**ASSIGNMENT**
Note every line in the entries that contains the string "nous", and copy it.

**THE DATA**

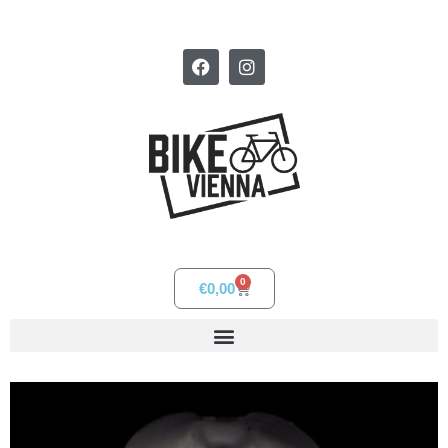
0
€
0,00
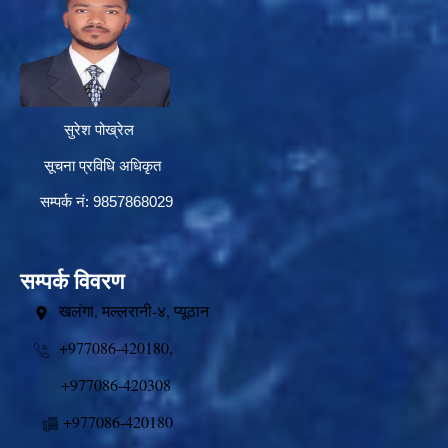
सुरेश पोख्रेल
सूचना प्रविधि अधिकृत
सम्पर्क नं: 9857868029
सम्पर्क विवरण
खलंगा, मल्लरानी-४, प्यूठान
+977086-420180,
+977086-420308
+977086-420180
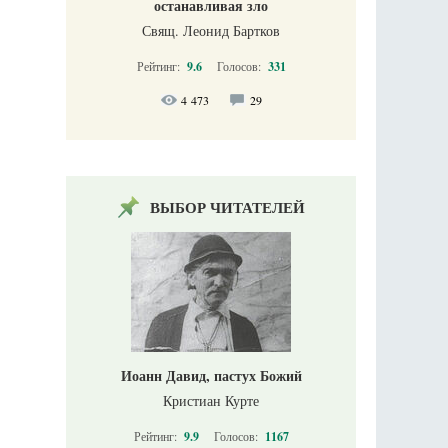
останавливая зло
Свящ. Леонид Бартков
Рейтинг:
9.6
Голосов:
331
4 473
29
ВЫБОР ЧИТАТЕЛЕЙ
Иоанн Давид, пастух Божий
Кристиан Курте
Рейтинг:
9.9
Голосов:
1167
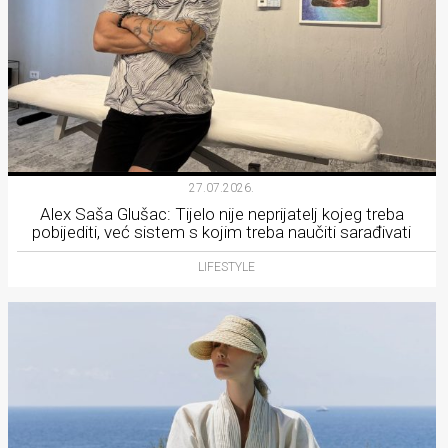
27.07.2026.
Alex Saša Glušac: Tijelo nije neprijatelj kojeg treba
pobijediti, već sistem s kojim treba naučiti sarađivati
LIFESTYLE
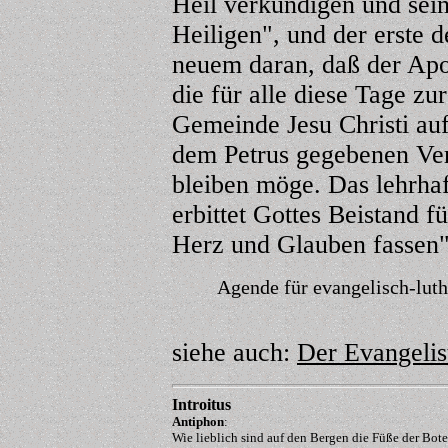
Heil verkündigen und sei
Heiligen", und der erste 
neuem daran, daß der Apo
die für alle diese Tage zu
Gemeinde Jesu Christi au
dem Petrus gegebenen Ver
bleiben möge. Das lehrha
erbittet Gottes Beistand fü
Herz und Glauben fassen"
Agende für evangelisch-lut
siehe auch:
Der Evangelis
Introitus
Antiphon
:
Wie lieblich sind auf den Bergen die Füße der Bote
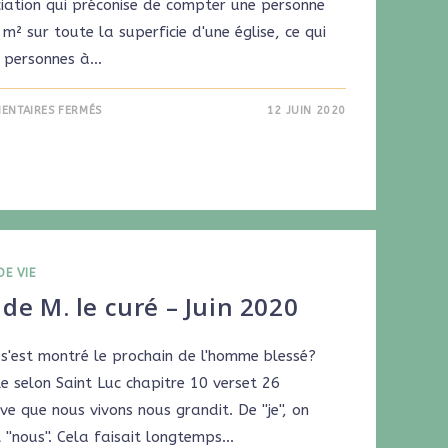
ciation qui préconise de compter une personne
m² sur toute la superficie d'une église, ce qui
5 personnes à…
ENTAIRES FERMÉS
12 JUIN 2020
DE VIE
de M. le curé – Juin 2020
 s'est montré le prochain de l'homme blessé?
e selon Saint Luc chapitre 10 verset 26
ve que nous vivons nous grandit. De ''je'', on
 ''nous''. Cela faisait longtemps…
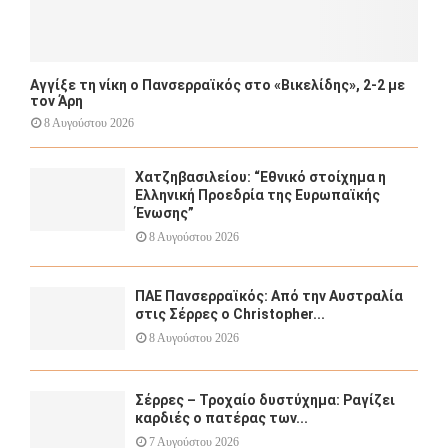
Αγγίξε τη νίκη ο Πανσερραϊκός στο «Βικελίδης», 2-2 με
τον Άρη
8 Αυγούστου 2026
Χατζηβασιλείου: “Εθνικό στοίχημα η
Ελληνική Προεδρία της Ευρωπαϊκής
Ένωσης”
8 Αυγούστου 2026
ΠΑΕ Πανσερραϊκός: Από την Αυστραλία
στις Σέρρες ο Christopher...
8 Αυγούστου 2026
Σέρρες – Τροχαίο δυστύχημα: Ραγίζει
καρδιές ο πατέρας των...
7 Αυγούστου 2026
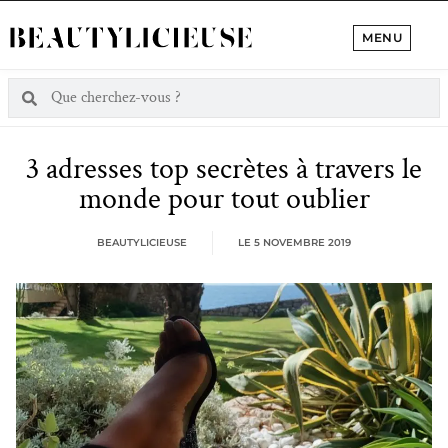
MENU
3 adresses top secrètes à travers le
monde pour tout oublier
BEAUTYLICIEUSE
LE
5 NOVEMBRE 2019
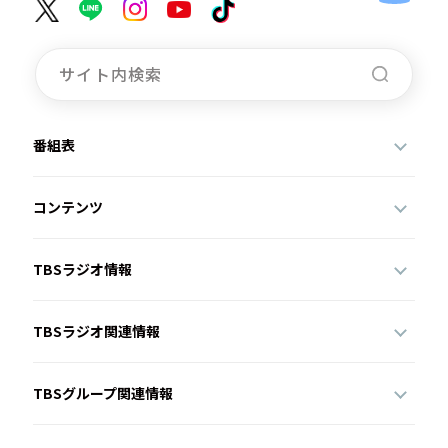
番組表
コンテンツ
TBSラジオ情報
TBSラジオ関連情報
TBSグループ関連情報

**EXERCISE OUTPUT**
ve que nous vivons nous grandit. De ''je'', on
 ''nous''. Cela faisait longtemps…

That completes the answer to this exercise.